Start of Supplied material
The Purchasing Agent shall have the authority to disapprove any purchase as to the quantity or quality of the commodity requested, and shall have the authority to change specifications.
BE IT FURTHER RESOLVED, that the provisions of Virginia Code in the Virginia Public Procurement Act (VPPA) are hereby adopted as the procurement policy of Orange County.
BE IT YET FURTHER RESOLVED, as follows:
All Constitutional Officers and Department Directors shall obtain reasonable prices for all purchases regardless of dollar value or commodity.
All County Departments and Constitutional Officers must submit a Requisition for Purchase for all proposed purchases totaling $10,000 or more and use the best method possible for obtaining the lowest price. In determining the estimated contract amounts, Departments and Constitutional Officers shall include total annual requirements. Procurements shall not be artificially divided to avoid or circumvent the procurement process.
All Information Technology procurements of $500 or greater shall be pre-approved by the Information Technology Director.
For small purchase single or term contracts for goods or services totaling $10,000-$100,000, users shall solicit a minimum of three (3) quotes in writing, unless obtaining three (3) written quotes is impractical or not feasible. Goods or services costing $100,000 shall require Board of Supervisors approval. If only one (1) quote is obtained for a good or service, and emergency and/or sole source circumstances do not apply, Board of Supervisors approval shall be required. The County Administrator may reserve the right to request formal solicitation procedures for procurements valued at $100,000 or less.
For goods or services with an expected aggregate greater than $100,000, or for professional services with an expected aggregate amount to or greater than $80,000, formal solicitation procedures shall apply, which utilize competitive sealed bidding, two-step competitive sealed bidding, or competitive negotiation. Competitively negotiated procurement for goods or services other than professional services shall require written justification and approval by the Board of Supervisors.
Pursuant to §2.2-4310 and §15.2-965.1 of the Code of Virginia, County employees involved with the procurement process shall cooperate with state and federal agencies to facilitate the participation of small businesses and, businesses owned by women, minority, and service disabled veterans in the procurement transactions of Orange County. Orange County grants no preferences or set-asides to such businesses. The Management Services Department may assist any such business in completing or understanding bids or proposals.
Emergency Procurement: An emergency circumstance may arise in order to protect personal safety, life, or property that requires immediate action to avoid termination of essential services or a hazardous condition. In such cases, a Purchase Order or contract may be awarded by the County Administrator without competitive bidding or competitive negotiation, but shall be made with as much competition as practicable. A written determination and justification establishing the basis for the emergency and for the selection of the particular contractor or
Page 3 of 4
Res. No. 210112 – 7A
End of Supplied material
Start of Supplied material
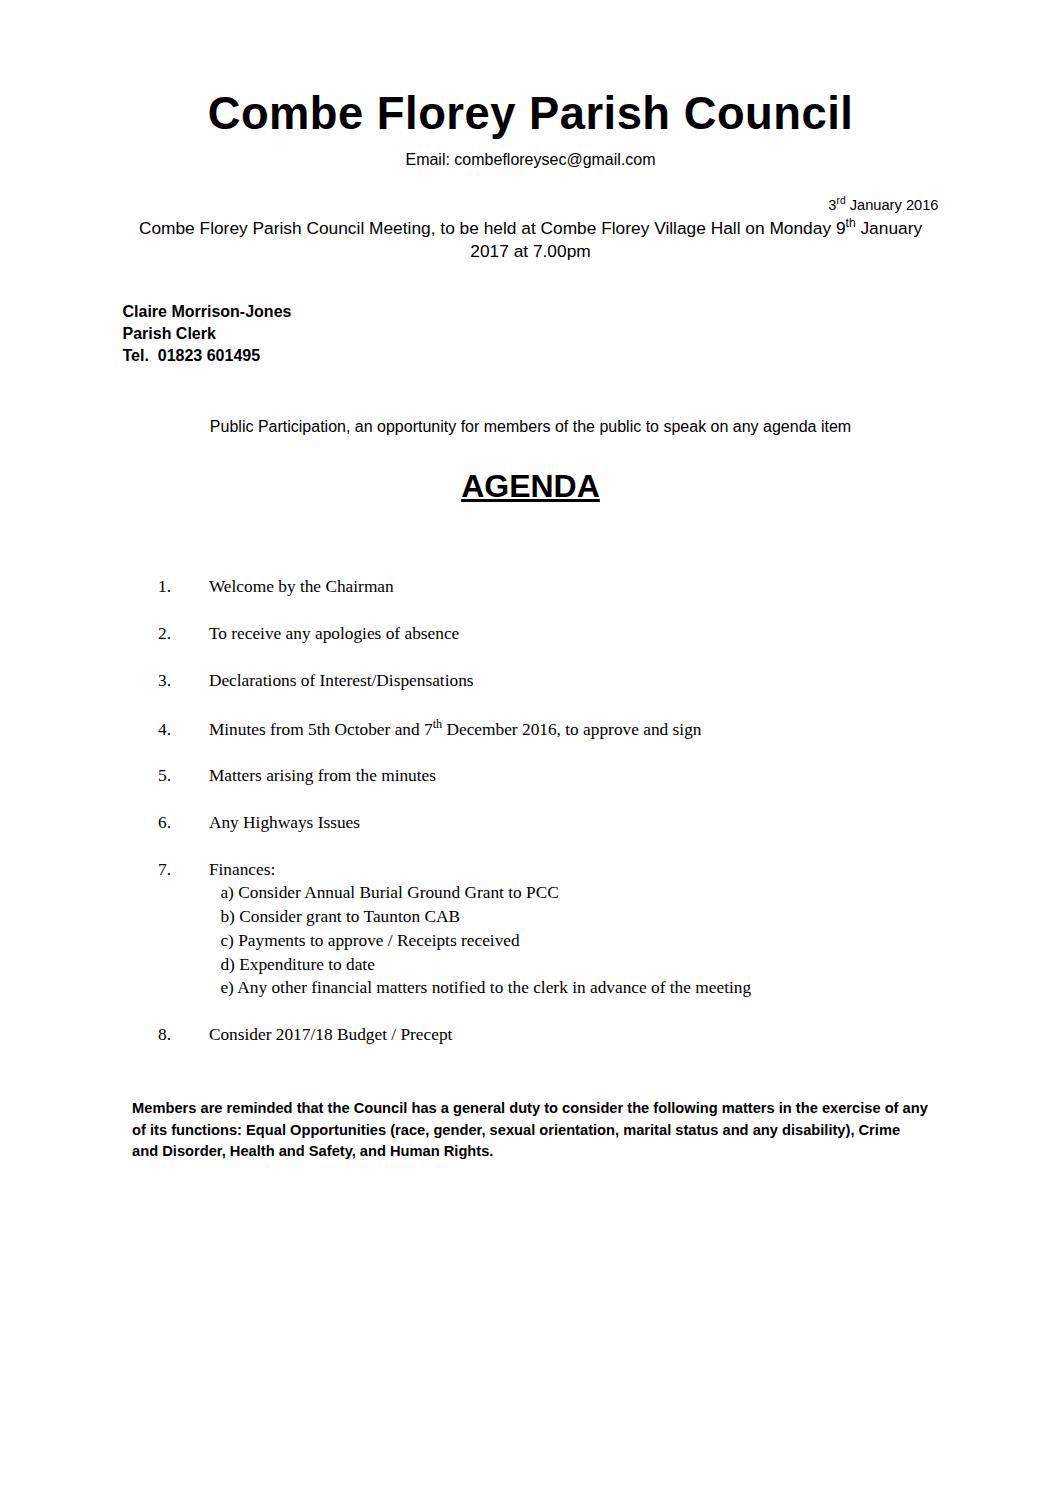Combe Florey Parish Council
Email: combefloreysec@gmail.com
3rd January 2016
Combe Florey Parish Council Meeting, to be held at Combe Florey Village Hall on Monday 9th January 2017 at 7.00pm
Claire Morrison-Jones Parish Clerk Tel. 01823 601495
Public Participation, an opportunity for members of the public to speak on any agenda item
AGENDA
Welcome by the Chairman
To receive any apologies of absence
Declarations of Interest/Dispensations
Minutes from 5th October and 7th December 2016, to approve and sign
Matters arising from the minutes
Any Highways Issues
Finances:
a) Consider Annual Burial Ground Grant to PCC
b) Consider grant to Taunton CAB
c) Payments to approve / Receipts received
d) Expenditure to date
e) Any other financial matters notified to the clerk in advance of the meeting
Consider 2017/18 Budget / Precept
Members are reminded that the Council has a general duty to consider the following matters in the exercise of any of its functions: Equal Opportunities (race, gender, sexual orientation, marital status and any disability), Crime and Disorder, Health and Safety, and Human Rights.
End of Supplied material
Start of Supplied material
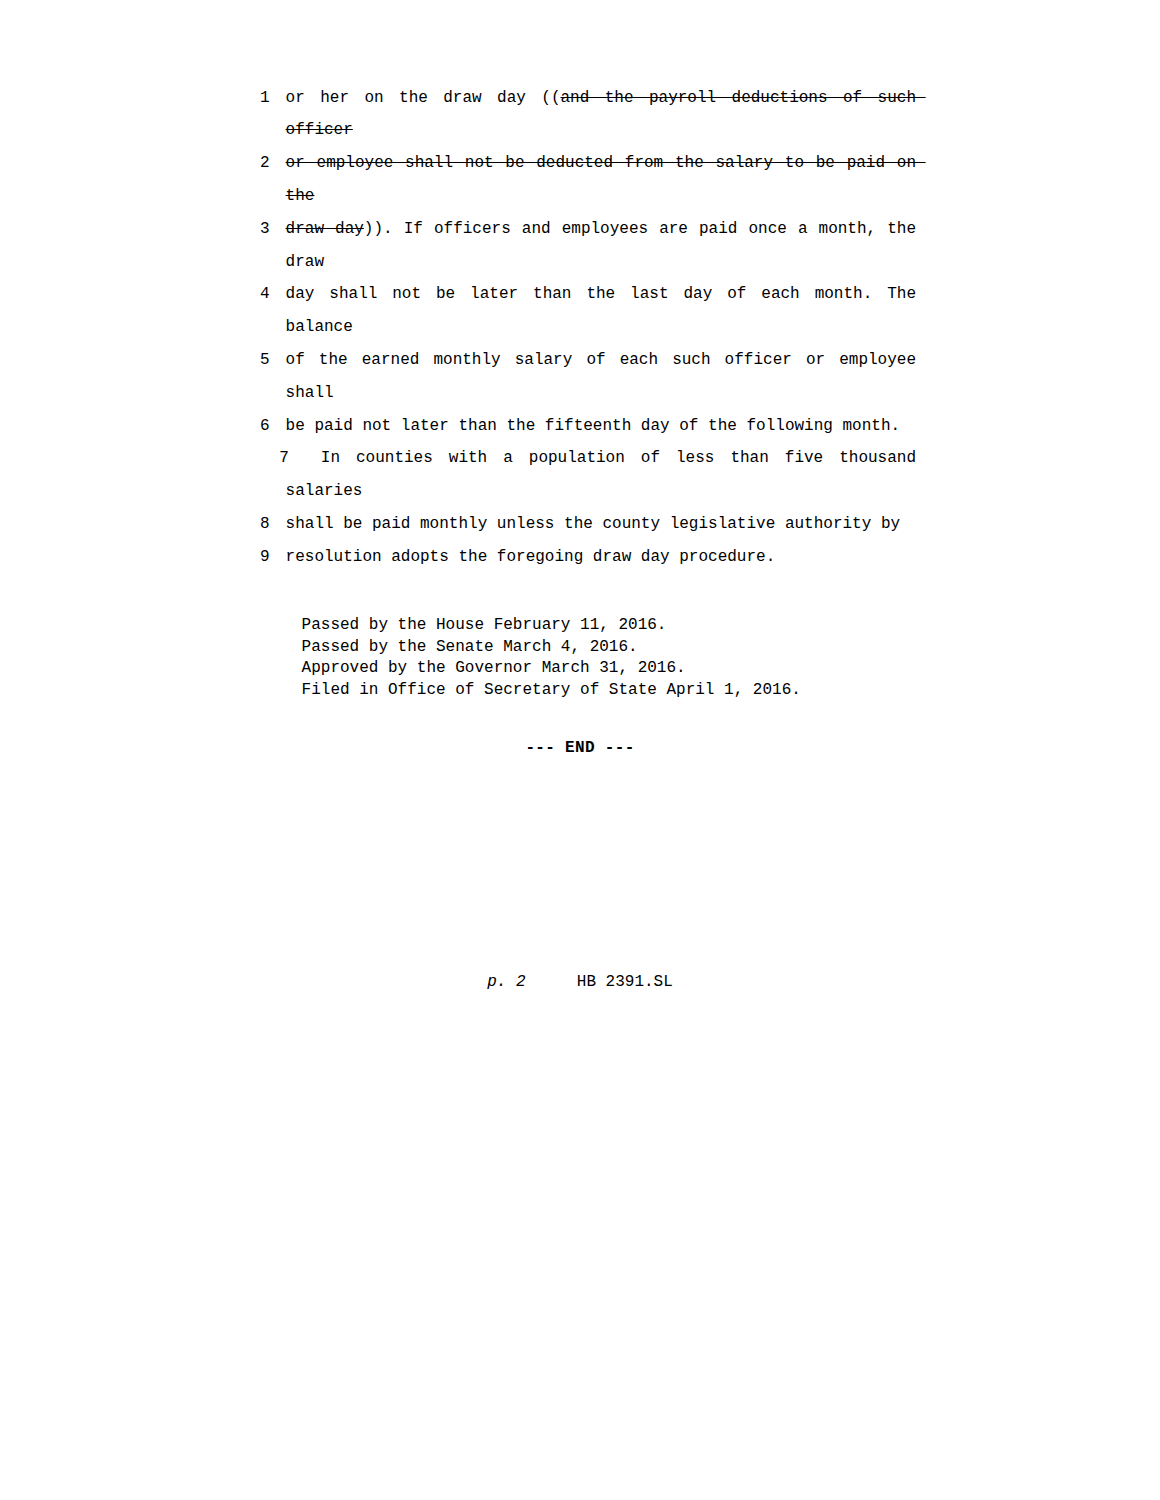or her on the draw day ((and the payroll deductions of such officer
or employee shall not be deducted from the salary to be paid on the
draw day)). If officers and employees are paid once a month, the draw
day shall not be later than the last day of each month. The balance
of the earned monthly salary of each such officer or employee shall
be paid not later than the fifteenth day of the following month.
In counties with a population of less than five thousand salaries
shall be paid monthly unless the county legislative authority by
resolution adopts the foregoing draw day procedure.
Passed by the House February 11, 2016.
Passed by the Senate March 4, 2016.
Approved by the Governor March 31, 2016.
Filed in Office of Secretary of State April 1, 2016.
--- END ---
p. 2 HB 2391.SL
End of Supplied material
> Task statement: Your task for the entries above: copy exactly the span starting with the line with "BE IT FURTHER" and going on through the line with "BE IT YET FURTHER", both lines included, and nothing else.

> Solution for this exercise:
BE IT FURTHER RESOLVED, that the provisions of Virginia Code in the Virginia Public Procurement Act (VPPA) are hereby adopted as the procurement policy of Orange County.
BE IT YET FURTHER RESOLVED, as follows:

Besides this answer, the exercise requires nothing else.